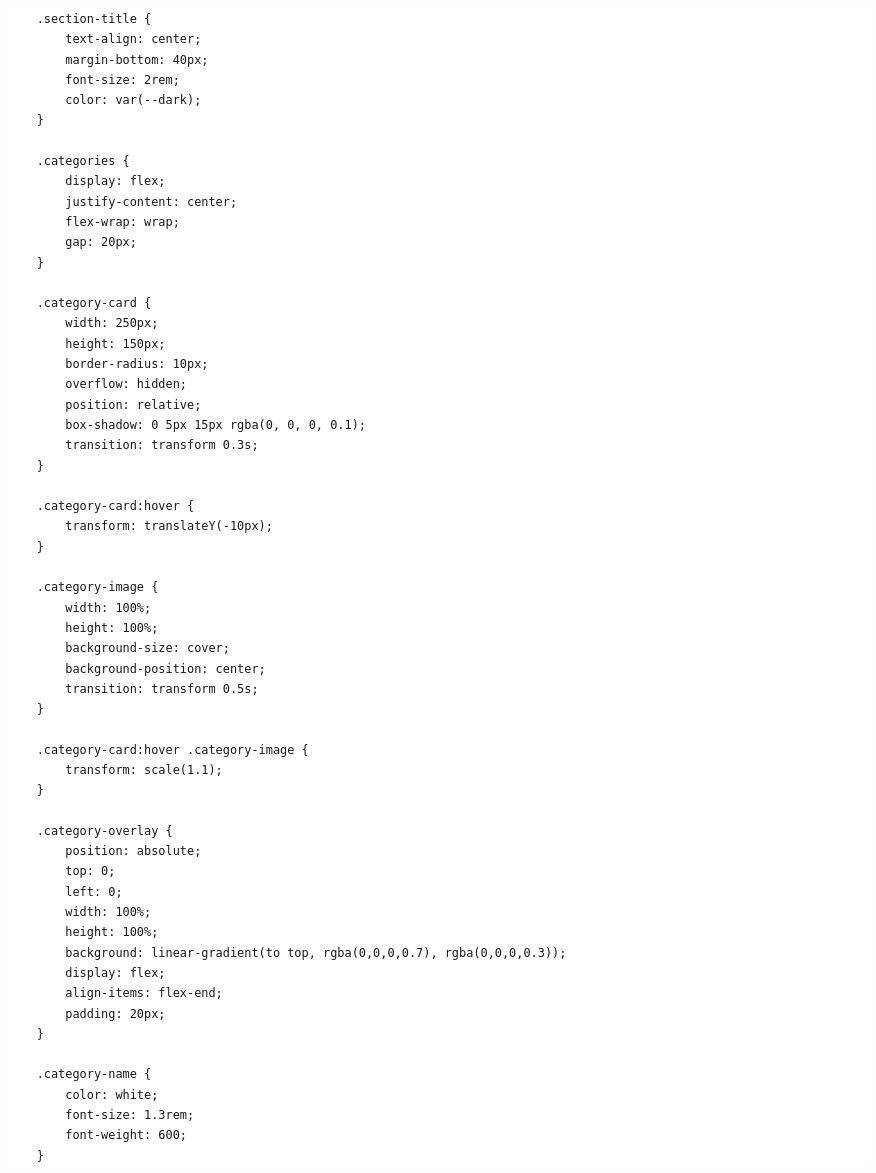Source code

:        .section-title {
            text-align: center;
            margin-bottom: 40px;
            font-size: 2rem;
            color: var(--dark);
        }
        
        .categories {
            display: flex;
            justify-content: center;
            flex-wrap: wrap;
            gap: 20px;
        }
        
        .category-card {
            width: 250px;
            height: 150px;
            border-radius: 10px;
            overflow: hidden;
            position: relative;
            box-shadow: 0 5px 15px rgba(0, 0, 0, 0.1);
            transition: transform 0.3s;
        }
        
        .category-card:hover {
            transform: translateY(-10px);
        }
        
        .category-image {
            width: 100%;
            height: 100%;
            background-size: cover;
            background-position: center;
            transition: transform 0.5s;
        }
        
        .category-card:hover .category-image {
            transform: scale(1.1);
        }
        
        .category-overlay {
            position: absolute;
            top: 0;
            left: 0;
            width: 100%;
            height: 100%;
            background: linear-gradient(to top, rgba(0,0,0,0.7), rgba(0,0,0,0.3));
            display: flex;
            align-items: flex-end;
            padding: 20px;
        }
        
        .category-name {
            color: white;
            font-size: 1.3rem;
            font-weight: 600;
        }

..........

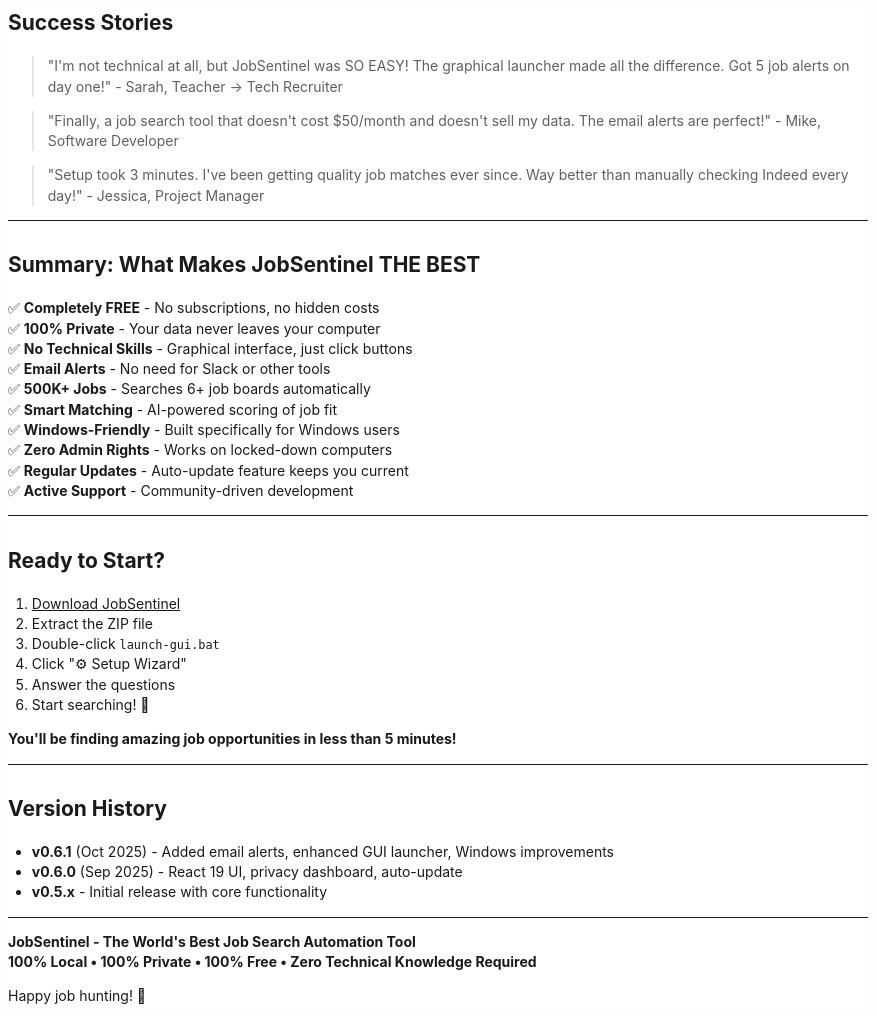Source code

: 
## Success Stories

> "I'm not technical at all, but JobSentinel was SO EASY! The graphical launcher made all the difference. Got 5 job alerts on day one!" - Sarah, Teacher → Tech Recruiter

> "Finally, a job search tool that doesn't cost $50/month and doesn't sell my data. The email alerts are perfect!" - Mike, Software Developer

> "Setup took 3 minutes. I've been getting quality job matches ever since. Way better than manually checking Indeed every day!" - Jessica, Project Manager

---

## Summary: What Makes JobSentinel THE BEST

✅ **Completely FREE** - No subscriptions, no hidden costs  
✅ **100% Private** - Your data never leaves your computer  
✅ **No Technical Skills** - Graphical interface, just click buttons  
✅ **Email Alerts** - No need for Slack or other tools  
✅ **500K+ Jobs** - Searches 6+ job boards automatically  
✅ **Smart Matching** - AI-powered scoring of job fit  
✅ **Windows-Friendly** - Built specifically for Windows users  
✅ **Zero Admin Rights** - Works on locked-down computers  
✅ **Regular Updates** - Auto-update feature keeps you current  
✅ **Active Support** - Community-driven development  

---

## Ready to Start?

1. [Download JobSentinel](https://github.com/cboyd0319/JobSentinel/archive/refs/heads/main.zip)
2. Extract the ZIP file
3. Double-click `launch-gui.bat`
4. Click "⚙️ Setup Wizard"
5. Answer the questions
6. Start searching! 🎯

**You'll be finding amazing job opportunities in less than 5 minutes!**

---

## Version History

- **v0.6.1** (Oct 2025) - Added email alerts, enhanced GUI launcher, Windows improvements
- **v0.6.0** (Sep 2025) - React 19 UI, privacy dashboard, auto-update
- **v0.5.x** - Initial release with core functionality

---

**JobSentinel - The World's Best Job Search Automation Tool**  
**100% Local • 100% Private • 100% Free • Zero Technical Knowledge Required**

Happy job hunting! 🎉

..........

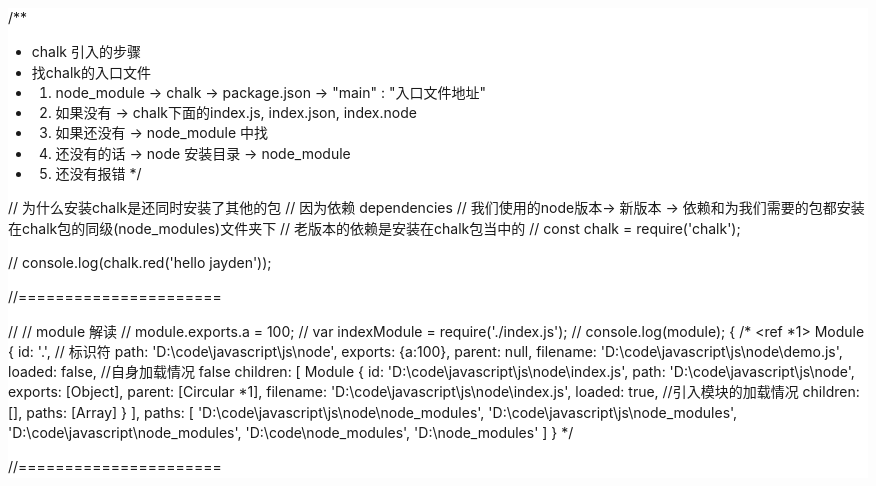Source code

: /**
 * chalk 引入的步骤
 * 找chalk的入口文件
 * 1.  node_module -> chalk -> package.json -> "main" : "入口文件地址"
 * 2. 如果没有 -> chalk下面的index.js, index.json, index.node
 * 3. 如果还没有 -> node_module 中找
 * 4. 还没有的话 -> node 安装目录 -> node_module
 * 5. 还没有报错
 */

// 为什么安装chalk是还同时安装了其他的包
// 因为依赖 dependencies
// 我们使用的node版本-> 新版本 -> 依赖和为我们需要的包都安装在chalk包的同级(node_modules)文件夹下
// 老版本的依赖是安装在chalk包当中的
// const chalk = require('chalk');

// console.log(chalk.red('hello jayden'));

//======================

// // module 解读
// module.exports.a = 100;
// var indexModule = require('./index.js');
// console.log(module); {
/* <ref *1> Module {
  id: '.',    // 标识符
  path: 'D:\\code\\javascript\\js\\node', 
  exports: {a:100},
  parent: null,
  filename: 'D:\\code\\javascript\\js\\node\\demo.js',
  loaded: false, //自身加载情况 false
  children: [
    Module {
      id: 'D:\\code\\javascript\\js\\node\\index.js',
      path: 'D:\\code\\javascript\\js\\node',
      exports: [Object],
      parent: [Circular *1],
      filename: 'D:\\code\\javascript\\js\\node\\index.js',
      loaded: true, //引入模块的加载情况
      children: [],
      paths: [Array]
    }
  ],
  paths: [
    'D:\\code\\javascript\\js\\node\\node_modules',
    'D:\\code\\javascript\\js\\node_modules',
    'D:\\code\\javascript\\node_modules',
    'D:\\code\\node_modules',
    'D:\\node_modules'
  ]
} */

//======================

..........

**What is being asked:**
List each line from the items above that contains the word "hidden".

**Output:**
            overflow: hidden;
✅ **Completely FREE** - No subscriptions, no hidden costs  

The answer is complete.